* **Data section**

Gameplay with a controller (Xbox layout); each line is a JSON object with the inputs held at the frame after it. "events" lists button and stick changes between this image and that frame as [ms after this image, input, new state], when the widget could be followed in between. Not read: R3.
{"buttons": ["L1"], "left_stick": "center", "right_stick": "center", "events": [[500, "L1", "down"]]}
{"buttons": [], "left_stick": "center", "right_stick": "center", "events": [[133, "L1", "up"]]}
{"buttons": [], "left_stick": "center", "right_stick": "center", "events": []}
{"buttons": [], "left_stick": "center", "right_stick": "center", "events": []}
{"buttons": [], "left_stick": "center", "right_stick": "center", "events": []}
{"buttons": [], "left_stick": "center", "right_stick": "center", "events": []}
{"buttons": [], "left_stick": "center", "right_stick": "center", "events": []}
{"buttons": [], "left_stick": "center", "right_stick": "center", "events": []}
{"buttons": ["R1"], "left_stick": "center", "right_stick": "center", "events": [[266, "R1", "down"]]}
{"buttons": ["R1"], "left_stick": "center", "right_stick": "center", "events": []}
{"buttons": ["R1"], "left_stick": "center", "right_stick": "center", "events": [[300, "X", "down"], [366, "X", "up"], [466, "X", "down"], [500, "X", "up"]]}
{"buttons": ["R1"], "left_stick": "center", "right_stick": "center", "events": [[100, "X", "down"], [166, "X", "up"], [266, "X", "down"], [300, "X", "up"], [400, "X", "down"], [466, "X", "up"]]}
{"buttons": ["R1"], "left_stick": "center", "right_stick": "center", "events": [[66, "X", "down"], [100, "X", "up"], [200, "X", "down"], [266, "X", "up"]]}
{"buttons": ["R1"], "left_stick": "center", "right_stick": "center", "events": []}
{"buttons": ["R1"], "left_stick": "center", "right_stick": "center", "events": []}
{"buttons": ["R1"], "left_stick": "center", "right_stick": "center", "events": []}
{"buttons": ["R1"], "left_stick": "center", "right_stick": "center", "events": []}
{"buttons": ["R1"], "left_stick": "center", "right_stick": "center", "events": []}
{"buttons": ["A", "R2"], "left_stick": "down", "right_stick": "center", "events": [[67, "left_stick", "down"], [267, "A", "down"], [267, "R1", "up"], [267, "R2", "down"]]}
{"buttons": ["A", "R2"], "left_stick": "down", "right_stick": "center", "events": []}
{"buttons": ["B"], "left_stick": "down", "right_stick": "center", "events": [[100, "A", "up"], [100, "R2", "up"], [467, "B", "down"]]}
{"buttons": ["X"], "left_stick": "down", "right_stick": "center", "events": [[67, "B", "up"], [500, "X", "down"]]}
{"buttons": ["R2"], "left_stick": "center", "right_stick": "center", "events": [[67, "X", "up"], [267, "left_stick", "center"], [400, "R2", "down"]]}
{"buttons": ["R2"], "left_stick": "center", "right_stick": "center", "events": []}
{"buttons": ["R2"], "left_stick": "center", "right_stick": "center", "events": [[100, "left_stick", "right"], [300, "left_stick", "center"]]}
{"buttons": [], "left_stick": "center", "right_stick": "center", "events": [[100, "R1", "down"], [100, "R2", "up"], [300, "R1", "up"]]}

* **Task prompt**
Counting only lines that hold the string "down", how many are there in the listing above? Give that number by itself.

* **Solution to the problem**
11